Ho appena terminato di leggere “Vini di Calabria”, un volumetto che racchiude gli scritti che l’autore, Rosario Branda, direttore di Confindustria Cosenza e Accademico della Cucina Italiana, ha pubblicato per un inserto domenicale del Quotidiano della Calabria sui vini calabresi.
Ne è uscita fuori una piacevole guida ai vini calabresi che sono piaciuti all’autore e che ha ritenuto degni di essere raccolti al suo interno. Dalla lettura di questo volumetto, che presenteremo assieme all’autore domani presso il parco eco-esperienziale Orme nel Parco, ne ho ricavato alcune considerazioni che nulla hanno a che fare col giudizio di merito sulle singole etichette non essendo, il sottoscritto, un intenditore.
La prima considerazione è che, così come in altri settori, anche in quello vitivinicolo per troppo tempo noi calabresi abbiamo ambito all’omologazione, a scimmiottare gli altri, rinnegando e sminuendo le nostre unicità (nel caso del vino i vitigni autoctoni abbandonati a vantaggio di quelli internazionali). Abbiamo preferito scrivere e raccontare la storia degli altri, con le parole degli altri, piuttosto che la nostra con le nostre parole. Salutiamo, dunque, la tendenza alla riscoperta dei vitigni autoctoni come un importante passo nella direzione della competitività e del recupero della propria identità.
Il secondo aspetto, molto importante, è dato dal fatto che il vino non può prescindere dal territorio, dal paesaggio, dalla salubrità dell’ambiente nel quale matura e invecchia. E questo è un tema sul quale i produttori di vino non dovrebbero transigere. Ogni qual volta un pezzo di territorio o di paesaggio viene violentato e sfigurato, da insediamenti urbani o industriali che ne intaccano l’equilibrio naturale dovrebbero scendere sul piede di guerra, ma io in quaranta anni di vita in questa regione non li ho mai visti ne sentiti protestare per la costruzione di una centrale, per la creazione di una discarica, per la sottrazione di territorio alle colture a due passi dai loro vigneti. Li ho visti, al contrario, utilizzare il marketing con nonchalance, nelle fiere o nei loro siti internet, per far credere al consumatore di essere eredi di tradizioni che affondano le proprie radici nella Magna Grecia e nella salubrità dell’ambiente.
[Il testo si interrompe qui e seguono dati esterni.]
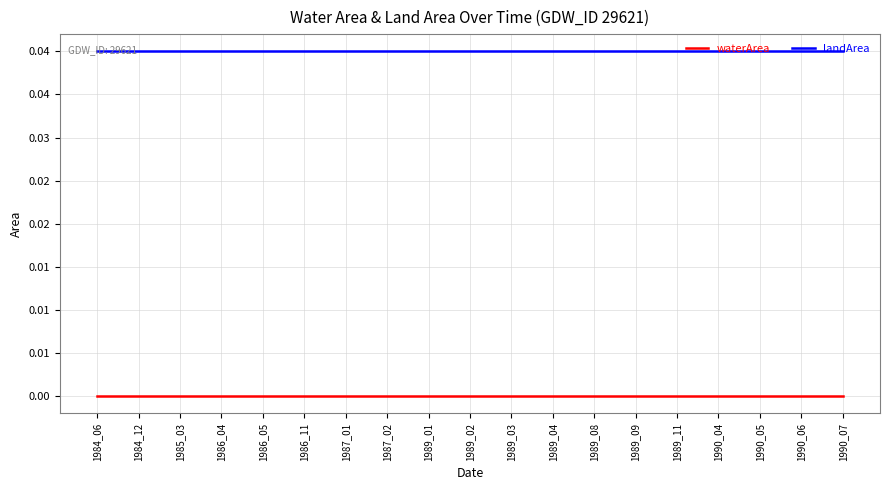

True or false: waterArea and landArea cross at least once.

False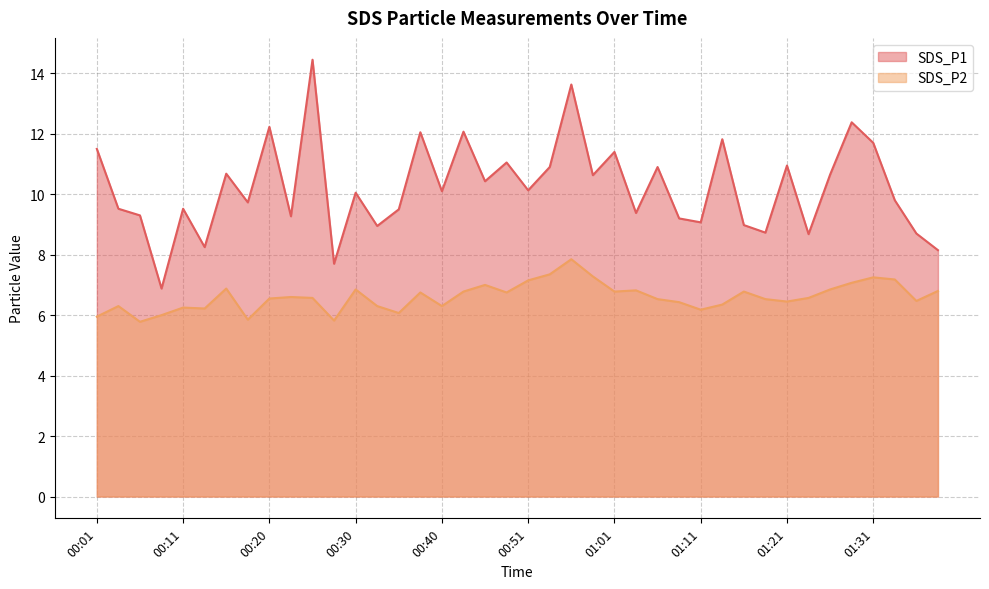

What is the label of the 38th point from the right?

00:06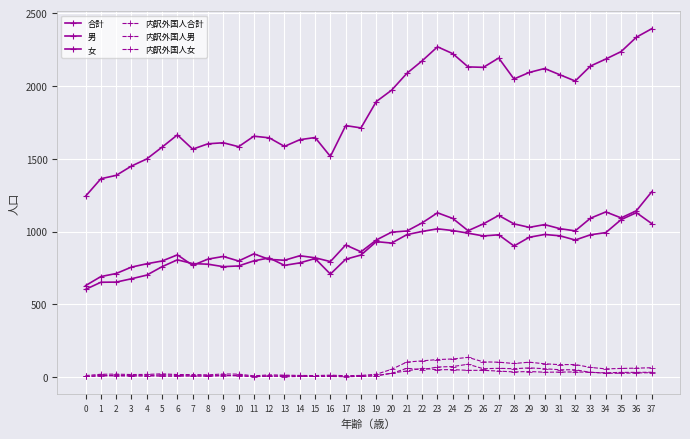

Reading left to right, extract all data points from this chart.

合計: 0=1243	1=1363	2=1386	3=1450	4=1499	5=1580	6=1664	7=1566	8=1603	9=1610	10=1583	11=1655	12=1644	13=1585	14=1631	15=1646	16=1516	17=1728	18=1712	19=1893	20=1971	21=2087	22=2173	23=2269	24=2222	25=2131	26=2128	27=2192	28=2048	29=2093	30=2120	31=2077	32=2034	33=2137	34=2185	35=2236	36=2335	37=2393
男: 0=629	1=691	2=712	3=756	4=779	5=798	6=840	7=768	8=811	9=829	10=798	11=847	12=809	13=803	14=834	15=820	16=794	17=908	18=861	19=942	20=996	21=1004	22=1060	23=1129	24=1090	25=1006	26=1053	27=1111	28=1053	29=1029	30=1048	31=1020	32=1005	33=1092	34=1135	35=1094	36=1143	37=1273
女: 0=603	1=652	2=653	3=676	4=701	5=759	6=806	7=780	8=776	9=759	10=764	11=799	12=819	13=768	14=785	15=815	16=708	17=810	18=839	19=931	20=921	21=979	22=1001	23=1019	24=1007	25=989	26=970	27=978	28=901	29=961	30=980	31=971	32=942	33=978	34=993	35=1082	36=1130	37=1055
内訳外国人合計: 0=11	1=20	2=21	3=18	4=19	5=23	6=18	7=18	8=16	9=22	10=21	11=9	12=16	13=14	14=12	15=11	16=14	17=10	18=12	19=20	20=54	21=104	22=112	23=121	24=125	25=136	26=105	27=103	28=94	29=103	30=92	31=86	32=87	33=67	34=57	35=60	36=62	37=65
内訳外国人男: 0=5	1=7	2=13	3=9	4=10	5=16	6=12	7=8	8=7	9=10	10=12	11=6	12=9	13=3	14=5	15=5	16=9	17=7	18=6	19=11	20=26	21=61	22=51	23=70	24=73	25=89	26=58	27=61	28=58	29=64	30=58	31=51	32=51	33=33	34=30	35=33	36=33	37=34
内訳外国人女: 0=6	1=13	2=8	3=9	4=9	5=7	6=6	7=10	8=9	9=12	10=9	11=3	12=7	13=11	14=7	15=6	16=5	17=3	18=6	19=9	20=28	21=43	22=61	23=51	24=52	25=47	26=47	27=42	28=36	29=39	30=34	31=35	32=36	33=34	34=27	35=27	36=29	37=31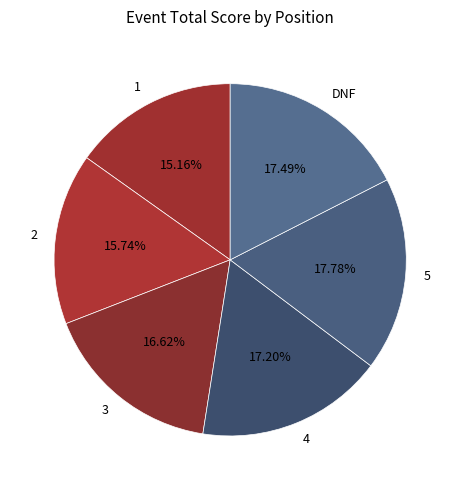

To the nearest percent, what is the difference between the largest and smallest slice percentages?

3%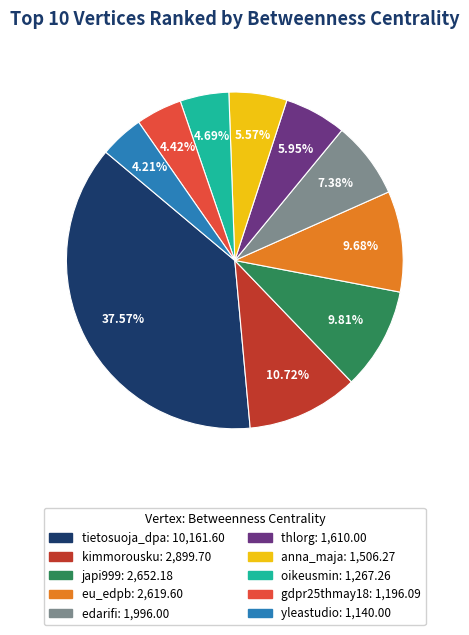

How many segments does this pie chart have?

10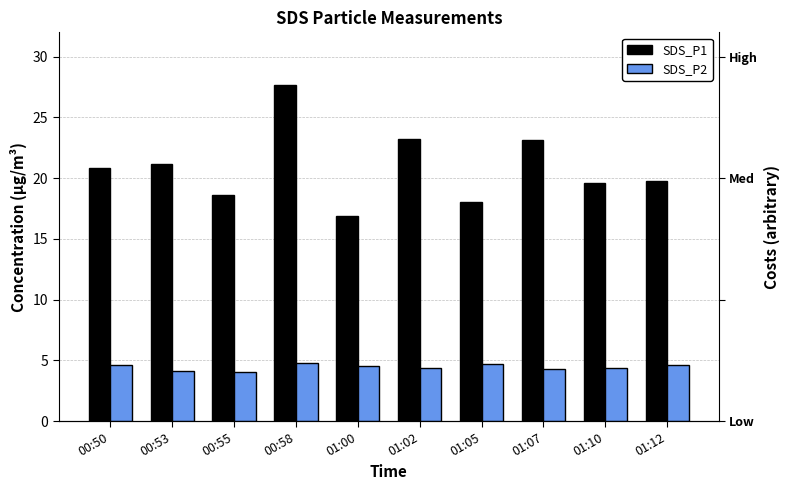

What is the label of the 2nd bar from the left?

00:53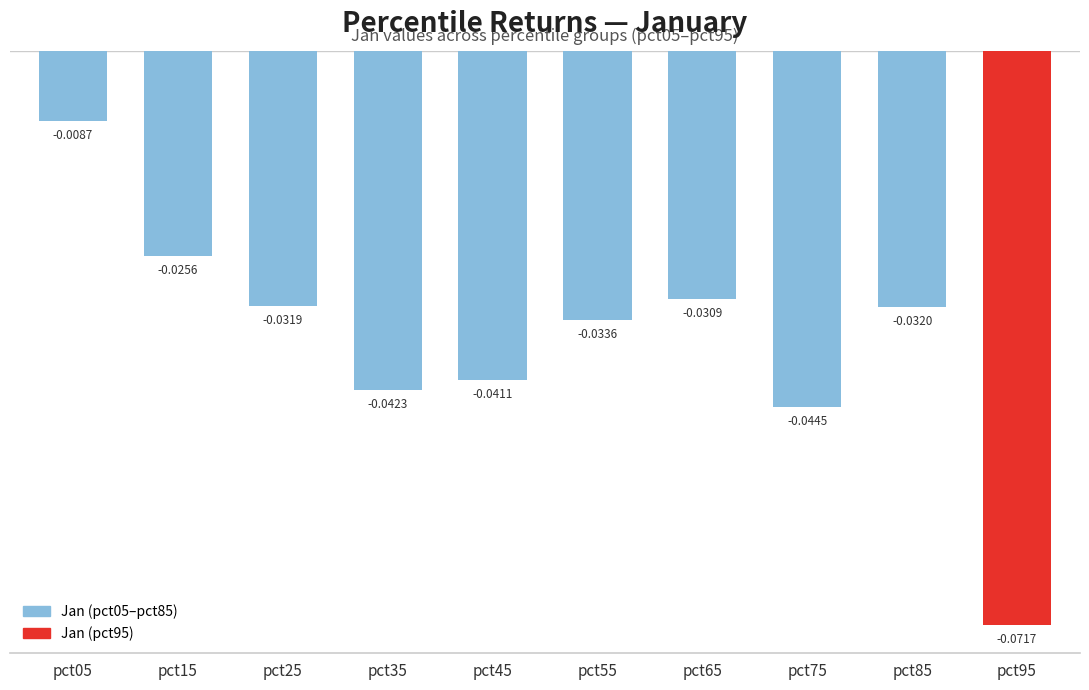

Which label corresponds to the largest value in the chart?

pct05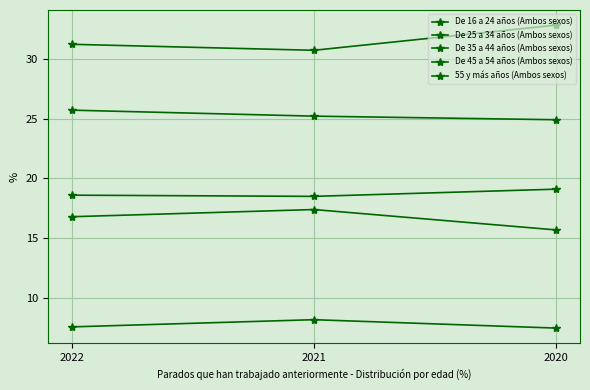

True or false: De 35 a 44 años (Ambos sexos) has a value of 25.7 at 2022.

True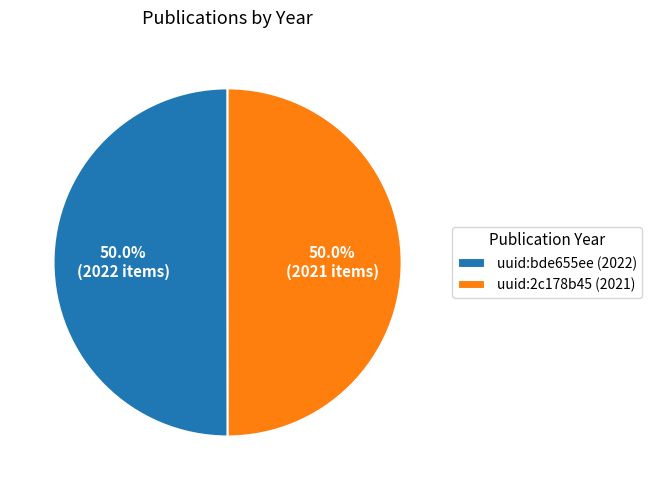

True or false: uuid:bde655ee (2022) accounts for 50% of the total.

True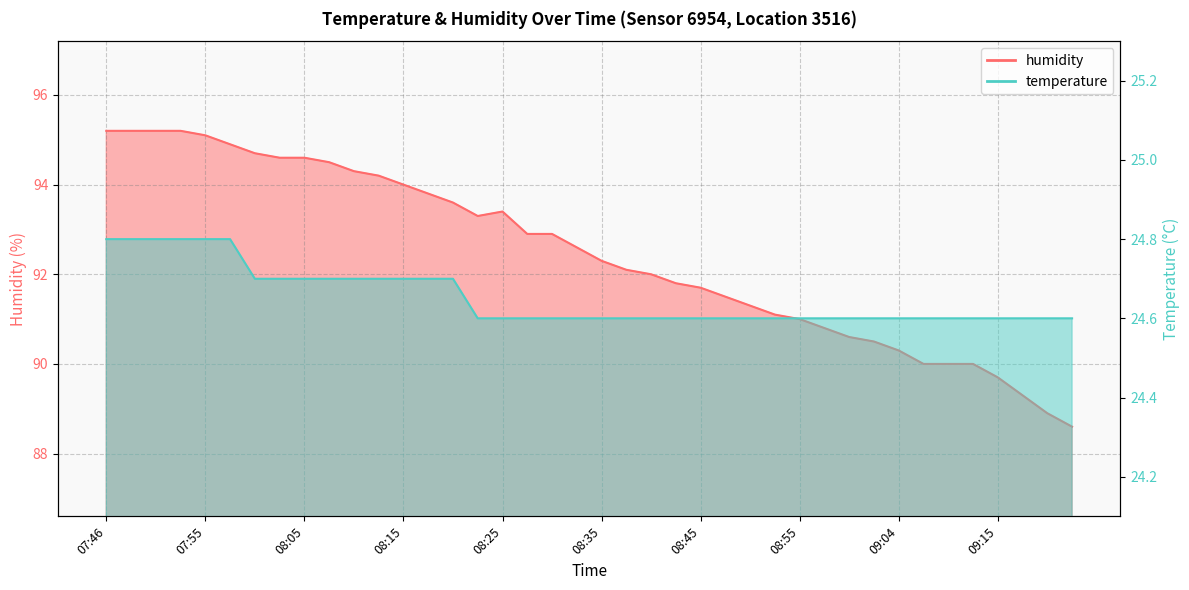

Which series has the largest range (max minus min)?

humidity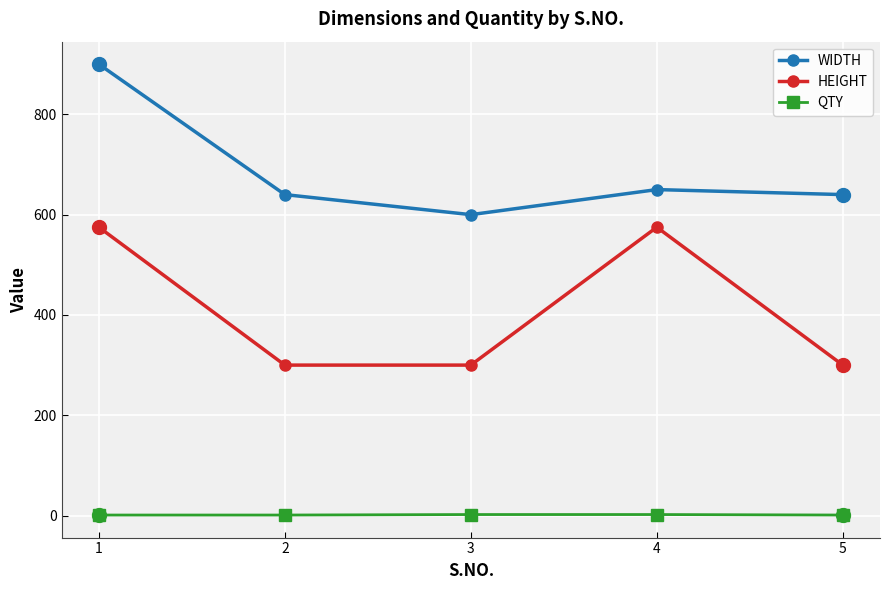

Does the chart display data point markers on the line(s)?

Yes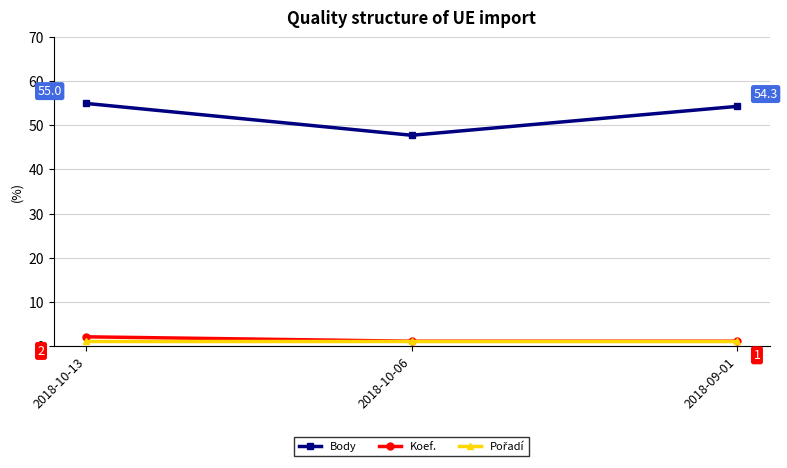

Which series has the widest spread of values?

Body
Forse non c’è prodotto della terra più rappresentativo di un territorio del vino. Il vino è come una cartina di tornasole dell’autenticità di un territorio. In vino veritas.
La Calabria è un terra straordinaria anche per la coltivazione del vino perchè molto varia, perchè in Calabria esistono tutte le condizioni climatiche e ambientali possibili e il vino si caratterizza a seconda dell’esposizione al sole, al vento, alle brezze marine o montane, al tipo di terreno. In Calabria possono essere prodotti tanti vini diversi, ciascuno con la propria dignità, perchè questa regione è uno scrigno di biodiversità quotidianamente minacciato da quello che viene spacciato come progresso.
Il vino rimanda al Bel Paese, per usare un termine che ci apparteneva, ad uno stile di vita che definirei “sibarita” intendendo con ciò la capacità di godere dei piaceri della vita per la quale gli abitanti dell’antica Sibari erano conosciuti e invidiati. Sorseggiare un buon bicchiere di vino significa soffermarsi, indugiare, su ciò che è piacevole e che vale la pena di essere vissuto.
Quanto il vino oggi è frutto della tecnologia e del marketing e quanto della sapienza e della saggezza degli uomini che lo producono? E’ questa la domanda delle domande che porrò, domani, a Rosario Branda.